Listed under the Endangered Species Act since 1992, marbled murrelets are primarily threatened by logging. The logging of mature- and old-growth coastal forests has resulted in the destruction and fragmentation of the species' nesting habitat. The Audubon Society of Portland uses a suite of tools to protect this rare seabird, including litigation, habitat restoration and advocacy.
Northern Spotted Owl
There is probably no species more closely associated with our majestic ancient forests than the northern spotted owl. However, unsustainable logging practices used throughout the last century have left only remnants of our old growth ecosystems, and the spotted owl now perches on the edge of extinction.
Streaked Horned Lark
Portland will have an important role to play in recovering the streaked horned lark, which was listed as threatened under the Endangered Species Act in fall 2013.

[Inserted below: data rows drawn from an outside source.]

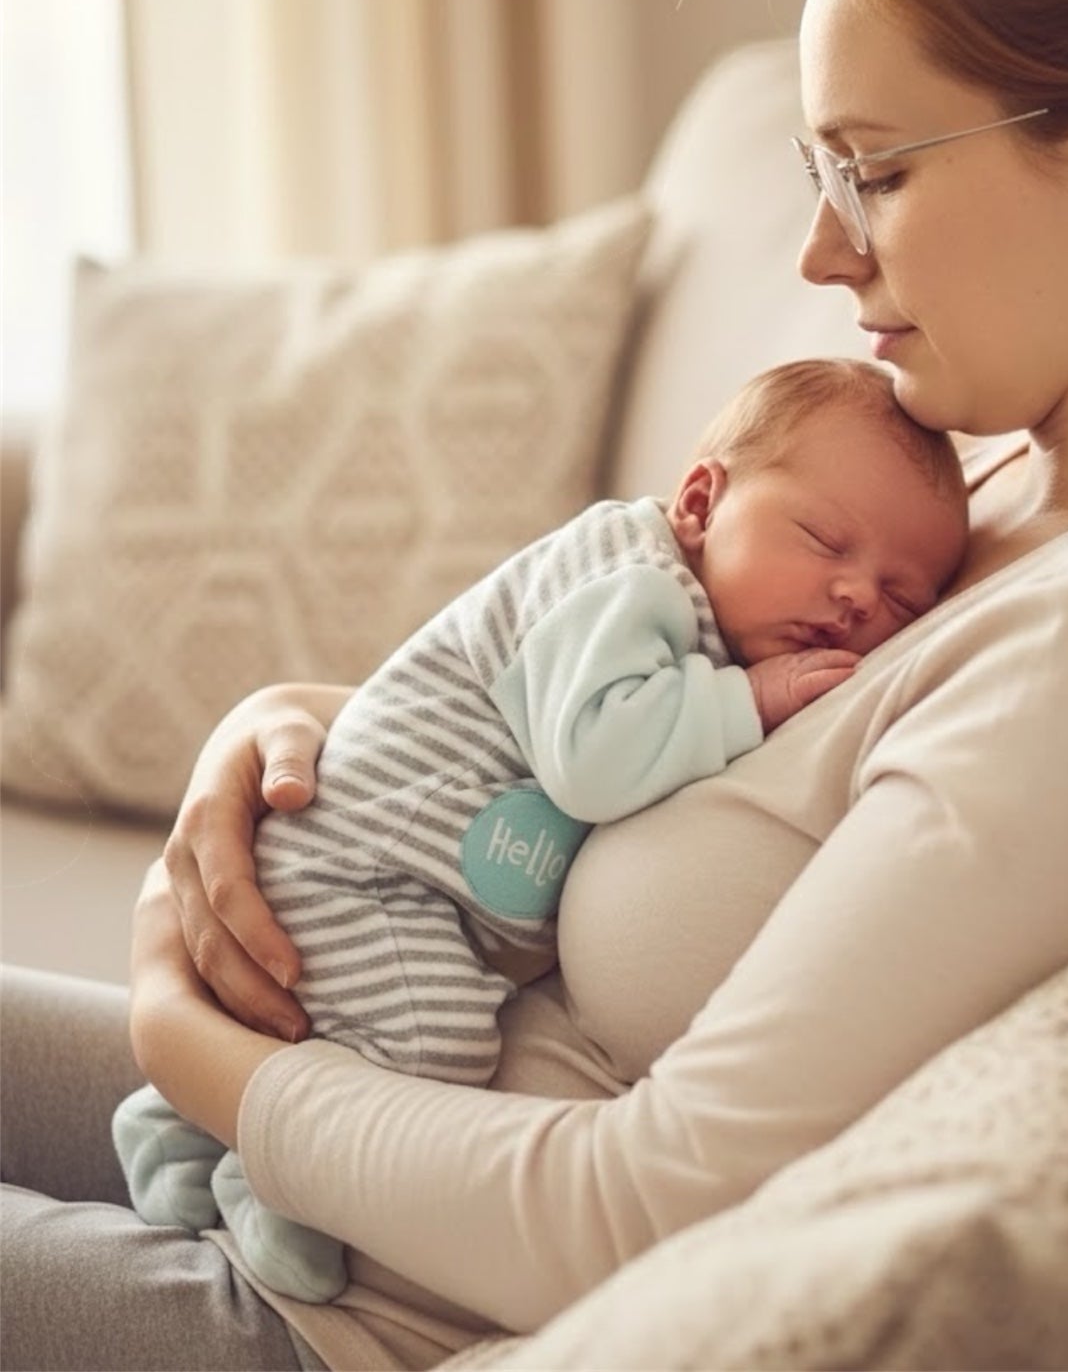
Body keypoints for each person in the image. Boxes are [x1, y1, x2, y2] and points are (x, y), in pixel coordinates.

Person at [1, 0, 1068, 1368]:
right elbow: (641, 685)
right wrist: (292, 729)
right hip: (341, 1119)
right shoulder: (1030, 471)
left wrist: (198, 1049)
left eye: (875, 173)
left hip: (339, 1312)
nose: (824, 255)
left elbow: (643, 1210)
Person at [109, 356, 970, 1306]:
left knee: (366, 1023)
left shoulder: (694, 609)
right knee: (434, 1047)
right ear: (698, 501)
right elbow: (594, 758)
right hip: (367, 873)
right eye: (822, 540)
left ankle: (175, 1126)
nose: (857, 598)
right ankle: (263, 1182)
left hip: (399, 882)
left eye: (902, 601)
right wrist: (746, 700)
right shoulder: (630, 583)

Many seabird species depend on forage fish like sardines for food, and Portland Audubon is working to keep this vital resource from being depleted. Studies show that when fisheries remove more than two-thirds of the maximum prey biomass of forage fish, seabird colonies’ productivity falters and even fails - these fish are a key food for growing chicks. Our goal: protect one third of forage fish for the birds.
Peregrine falcons, once one of the most endangered species on earth, have been making a phenomenal comeback since 1972. Portland Audubon has worked since 1994 to develop a program to provide monitoring, research, management and educational outreach for the growing population of peregrines nesting in downtown Portland.